## SELECTED PASSAGE
○ ○ ○

- Born: September 28, 1948 (age 77) Imsil, Jeollabuk-do, South Korea
- Writing career
- Language: Korean
- Notable awards: See here

Korean name
- Hangul: 김용택
- Hanja: 金龍澤
- RR: Gim Yongtaek
- MR: Kim Yongt'aek

= Kim Yongtaek =

South Korean poet (born 1948)

Kim Yongtaek (born 28 September 1948) is a South Korean poet.

==Life==
Kim Yongtaek was born on 28 September 1948, in Imsil, Jeollabuk-do, South Korea. Kim graduated from Sunchang Agricultural High School, and has worked as a teacher at the Imsil Tokchi Elementary School. and at Woonam Elementary School. Kim made his official literary debut in 1982 when "Seomjingang River I" (Seomjingang I) and seven other poems were included in Undying Flame (Kkeojiji anneun hwaetbullo)a book of poetry with collected works by twenty-one prominent poets, published by Creation and Criticism.

==Work==
Kim's work takes as its point of departure that which is forgotten in the bustle of modern life - the countryside, a leaf of grass, the smell of one's mother's hair. Kim's affectionate and delicate treatment of the everyday affairs of people living in the countryside offered urban dwellers an unadulterated account of rural farming communities. Underlying the poet's tender poetic sensibility is a stern voice of censure. In "Beat the Drums of Protest" (Madangeun bittureojyeosseodo jangguneun baro chija), for example, the poet offers a powerful disapprobation of city politicians and government policymakers who distort and pervert reports on the actual conditions confronting farmers in the countryside.

○ ○ ○

## DATASET
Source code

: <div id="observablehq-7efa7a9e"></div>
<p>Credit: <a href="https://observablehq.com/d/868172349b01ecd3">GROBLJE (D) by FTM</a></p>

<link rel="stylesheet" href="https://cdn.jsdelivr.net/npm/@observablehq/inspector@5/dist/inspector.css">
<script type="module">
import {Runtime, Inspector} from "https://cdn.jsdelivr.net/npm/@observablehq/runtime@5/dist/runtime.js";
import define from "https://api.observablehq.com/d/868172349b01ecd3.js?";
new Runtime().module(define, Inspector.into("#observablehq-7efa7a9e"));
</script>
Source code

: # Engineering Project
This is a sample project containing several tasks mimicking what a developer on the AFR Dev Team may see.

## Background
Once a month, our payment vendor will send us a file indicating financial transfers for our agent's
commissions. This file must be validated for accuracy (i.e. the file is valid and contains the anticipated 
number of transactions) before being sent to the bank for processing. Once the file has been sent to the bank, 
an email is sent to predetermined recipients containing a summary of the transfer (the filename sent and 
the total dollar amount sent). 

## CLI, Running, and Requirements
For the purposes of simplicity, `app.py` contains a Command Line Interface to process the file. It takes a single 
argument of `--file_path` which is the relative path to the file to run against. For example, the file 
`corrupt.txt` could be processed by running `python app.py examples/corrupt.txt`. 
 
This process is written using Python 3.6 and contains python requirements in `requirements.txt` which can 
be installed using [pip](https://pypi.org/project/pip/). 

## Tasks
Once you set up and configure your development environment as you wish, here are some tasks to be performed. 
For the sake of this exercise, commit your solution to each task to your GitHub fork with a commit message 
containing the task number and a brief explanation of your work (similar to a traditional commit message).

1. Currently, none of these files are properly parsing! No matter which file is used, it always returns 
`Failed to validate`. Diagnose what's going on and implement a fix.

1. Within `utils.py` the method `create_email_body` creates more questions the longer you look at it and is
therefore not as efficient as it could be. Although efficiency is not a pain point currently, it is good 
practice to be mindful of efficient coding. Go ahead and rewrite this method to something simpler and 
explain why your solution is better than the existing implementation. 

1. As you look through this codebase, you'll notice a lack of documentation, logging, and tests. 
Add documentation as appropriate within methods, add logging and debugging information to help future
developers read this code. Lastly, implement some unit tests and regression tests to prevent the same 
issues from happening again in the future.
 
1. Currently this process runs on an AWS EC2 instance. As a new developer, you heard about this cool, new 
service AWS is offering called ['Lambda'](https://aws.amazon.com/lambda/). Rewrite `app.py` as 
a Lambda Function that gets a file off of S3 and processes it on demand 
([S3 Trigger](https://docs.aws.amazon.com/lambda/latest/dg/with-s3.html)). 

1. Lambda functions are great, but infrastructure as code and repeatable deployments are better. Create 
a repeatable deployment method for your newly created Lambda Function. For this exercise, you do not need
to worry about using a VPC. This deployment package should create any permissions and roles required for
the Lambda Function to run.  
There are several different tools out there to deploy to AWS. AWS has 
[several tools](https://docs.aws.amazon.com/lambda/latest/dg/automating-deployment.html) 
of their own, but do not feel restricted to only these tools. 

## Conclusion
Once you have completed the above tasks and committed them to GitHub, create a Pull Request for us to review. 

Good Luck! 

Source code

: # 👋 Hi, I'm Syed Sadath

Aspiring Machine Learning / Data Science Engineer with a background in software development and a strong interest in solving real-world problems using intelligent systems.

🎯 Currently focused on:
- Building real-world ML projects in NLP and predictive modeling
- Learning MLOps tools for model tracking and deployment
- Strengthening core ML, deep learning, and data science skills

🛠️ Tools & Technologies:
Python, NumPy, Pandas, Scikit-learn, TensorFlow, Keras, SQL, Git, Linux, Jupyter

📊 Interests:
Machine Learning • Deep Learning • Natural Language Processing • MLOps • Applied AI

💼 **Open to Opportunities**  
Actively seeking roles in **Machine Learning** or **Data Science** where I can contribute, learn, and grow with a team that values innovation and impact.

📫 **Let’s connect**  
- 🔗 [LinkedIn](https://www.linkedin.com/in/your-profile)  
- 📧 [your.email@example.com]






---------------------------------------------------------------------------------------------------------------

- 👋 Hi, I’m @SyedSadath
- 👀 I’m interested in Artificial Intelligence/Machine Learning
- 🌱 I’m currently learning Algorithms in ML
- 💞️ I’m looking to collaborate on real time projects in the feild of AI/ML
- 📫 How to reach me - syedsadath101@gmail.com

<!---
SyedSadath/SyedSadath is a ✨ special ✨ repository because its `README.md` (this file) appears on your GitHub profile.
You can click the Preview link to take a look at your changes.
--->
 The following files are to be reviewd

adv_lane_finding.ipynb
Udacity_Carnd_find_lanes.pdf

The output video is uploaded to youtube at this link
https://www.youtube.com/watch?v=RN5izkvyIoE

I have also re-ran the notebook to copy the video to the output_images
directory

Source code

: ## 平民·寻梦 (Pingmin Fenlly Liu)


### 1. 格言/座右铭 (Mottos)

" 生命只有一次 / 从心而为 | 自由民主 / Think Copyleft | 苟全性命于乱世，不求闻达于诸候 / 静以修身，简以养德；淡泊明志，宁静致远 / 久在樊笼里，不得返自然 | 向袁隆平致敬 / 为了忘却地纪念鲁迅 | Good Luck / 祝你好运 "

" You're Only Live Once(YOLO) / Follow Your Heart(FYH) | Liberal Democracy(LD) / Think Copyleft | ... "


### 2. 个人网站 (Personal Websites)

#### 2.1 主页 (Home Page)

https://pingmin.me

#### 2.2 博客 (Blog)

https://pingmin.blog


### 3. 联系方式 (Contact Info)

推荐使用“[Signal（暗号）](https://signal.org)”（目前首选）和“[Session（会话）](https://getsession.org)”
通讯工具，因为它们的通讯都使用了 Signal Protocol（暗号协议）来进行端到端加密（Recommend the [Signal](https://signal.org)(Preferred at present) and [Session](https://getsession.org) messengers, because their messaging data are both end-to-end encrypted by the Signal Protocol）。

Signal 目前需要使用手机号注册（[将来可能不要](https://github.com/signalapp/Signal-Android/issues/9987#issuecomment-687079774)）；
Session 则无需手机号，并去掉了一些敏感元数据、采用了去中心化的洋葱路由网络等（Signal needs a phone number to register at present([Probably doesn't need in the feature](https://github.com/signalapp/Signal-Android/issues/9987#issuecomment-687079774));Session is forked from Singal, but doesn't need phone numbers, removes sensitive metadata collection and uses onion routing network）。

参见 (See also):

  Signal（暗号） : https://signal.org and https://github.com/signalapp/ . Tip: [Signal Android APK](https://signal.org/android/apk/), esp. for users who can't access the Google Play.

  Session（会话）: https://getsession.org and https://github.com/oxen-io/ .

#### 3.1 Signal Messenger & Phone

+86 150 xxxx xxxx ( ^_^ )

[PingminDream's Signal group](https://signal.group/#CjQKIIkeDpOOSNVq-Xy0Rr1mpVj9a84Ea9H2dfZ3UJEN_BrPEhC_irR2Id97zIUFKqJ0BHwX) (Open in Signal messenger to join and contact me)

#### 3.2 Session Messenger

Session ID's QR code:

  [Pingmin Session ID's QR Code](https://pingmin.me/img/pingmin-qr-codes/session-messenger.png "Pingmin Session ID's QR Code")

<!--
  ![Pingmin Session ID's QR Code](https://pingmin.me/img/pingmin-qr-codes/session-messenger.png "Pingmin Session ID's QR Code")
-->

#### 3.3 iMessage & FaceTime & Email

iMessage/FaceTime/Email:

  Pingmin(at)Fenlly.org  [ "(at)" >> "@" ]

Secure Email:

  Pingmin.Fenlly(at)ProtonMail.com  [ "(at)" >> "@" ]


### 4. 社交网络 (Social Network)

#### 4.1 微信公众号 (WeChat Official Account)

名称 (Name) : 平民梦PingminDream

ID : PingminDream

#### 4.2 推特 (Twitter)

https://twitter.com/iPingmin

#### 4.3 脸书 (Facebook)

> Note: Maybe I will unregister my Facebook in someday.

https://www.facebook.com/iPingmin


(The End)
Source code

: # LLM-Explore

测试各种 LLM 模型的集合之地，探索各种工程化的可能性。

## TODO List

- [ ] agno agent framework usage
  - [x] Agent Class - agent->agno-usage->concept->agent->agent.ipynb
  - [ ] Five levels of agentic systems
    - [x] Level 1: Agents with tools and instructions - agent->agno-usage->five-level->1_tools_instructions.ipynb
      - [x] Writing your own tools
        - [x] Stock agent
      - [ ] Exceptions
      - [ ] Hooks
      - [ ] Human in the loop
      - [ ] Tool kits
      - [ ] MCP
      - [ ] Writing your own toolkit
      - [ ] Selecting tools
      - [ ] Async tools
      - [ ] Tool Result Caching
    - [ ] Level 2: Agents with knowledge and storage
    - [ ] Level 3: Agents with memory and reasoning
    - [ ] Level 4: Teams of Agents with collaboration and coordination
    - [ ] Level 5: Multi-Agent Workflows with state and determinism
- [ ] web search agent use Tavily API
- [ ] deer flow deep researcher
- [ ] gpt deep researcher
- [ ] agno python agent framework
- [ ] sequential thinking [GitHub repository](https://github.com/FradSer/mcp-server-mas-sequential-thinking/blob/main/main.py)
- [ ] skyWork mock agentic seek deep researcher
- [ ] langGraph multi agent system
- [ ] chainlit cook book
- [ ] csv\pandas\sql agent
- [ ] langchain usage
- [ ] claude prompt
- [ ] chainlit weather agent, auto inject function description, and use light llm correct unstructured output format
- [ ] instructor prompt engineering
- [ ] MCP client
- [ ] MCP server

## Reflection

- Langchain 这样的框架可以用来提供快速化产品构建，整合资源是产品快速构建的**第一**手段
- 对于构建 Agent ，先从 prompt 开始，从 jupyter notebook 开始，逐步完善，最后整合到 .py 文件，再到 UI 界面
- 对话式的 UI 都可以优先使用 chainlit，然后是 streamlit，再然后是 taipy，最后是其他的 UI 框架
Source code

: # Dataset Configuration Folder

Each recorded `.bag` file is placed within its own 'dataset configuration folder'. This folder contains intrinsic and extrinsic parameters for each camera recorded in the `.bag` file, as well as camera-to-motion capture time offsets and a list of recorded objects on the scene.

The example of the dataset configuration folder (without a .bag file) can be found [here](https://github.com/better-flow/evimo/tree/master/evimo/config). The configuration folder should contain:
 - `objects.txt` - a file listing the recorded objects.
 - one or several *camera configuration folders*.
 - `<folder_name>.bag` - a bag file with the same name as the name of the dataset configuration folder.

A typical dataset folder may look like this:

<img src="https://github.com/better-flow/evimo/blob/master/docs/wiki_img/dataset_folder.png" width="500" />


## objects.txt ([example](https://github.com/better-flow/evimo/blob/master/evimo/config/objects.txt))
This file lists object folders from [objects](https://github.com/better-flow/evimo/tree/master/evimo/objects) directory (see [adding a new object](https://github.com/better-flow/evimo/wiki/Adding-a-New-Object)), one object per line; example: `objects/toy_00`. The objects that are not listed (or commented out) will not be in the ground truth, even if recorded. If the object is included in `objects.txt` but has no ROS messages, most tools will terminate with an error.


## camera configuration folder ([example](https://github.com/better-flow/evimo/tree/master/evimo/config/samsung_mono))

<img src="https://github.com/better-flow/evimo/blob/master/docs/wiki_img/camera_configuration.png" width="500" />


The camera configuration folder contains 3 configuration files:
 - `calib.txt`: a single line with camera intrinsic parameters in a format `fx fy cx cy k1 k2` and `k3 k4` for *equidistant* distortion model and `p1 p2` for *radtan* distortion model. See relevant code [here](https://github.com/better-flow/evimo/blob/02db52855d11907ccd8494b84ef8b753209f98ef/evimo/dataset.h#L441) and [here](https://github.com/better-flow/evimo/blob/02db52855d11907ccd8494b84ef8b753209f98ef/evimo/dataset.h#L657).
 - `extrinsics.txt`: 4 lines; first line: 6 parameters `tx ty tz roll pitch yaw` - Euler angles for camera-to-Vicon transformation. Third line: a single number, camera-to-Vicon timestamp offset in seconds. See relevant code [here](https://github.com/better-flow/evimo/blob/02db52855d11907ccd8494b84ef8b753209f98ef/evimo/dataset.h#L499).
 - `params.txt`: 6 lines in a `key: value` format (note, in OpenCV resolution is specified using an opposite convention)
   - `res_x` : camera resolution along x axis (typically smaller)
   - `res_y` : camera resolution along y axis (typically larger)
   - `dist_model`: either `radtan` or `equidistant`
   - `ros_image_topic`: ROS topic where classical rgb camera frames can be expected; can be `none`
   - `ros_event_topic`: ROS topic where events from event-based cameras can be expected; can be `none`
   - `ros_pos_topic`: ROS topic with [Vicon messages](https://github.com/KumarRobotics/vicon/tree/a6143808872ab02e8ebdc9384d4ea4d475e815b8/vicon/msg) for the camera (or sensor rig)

○ ○ ○

## REQUIRED WORK
**1)** Translate this sentence from the article on Kim Yongtaek into French: "Underlying the poet's tender poetic sensibility is a stern voice of censure."
**2)** According to the article on Kim Yongtaek, which high school did Kim graduate from?
**3)** Switch "poet" to "writer" in everything from "Korean name" down to "South Korean poet." in the article on Kim Yongtaek, and give that part again.

## RESULTS FOR THE EXERCISE
**1)** Sous la tendre sensibilité poétique du poète se trouve une voix sévère de réprobation.

**2)** Sunchang Agricultural High School

**3)**
Korean name
- Hangul: 김용택
- Hanja: 金龍澤
- RR: Gim Yongtaek
- MR: Kim Yongt'aek

= Kim Yongtaek =

South Korean writer (born 1948)

Kim Yongtaek (born 28 September 1948) is a South Korean writer.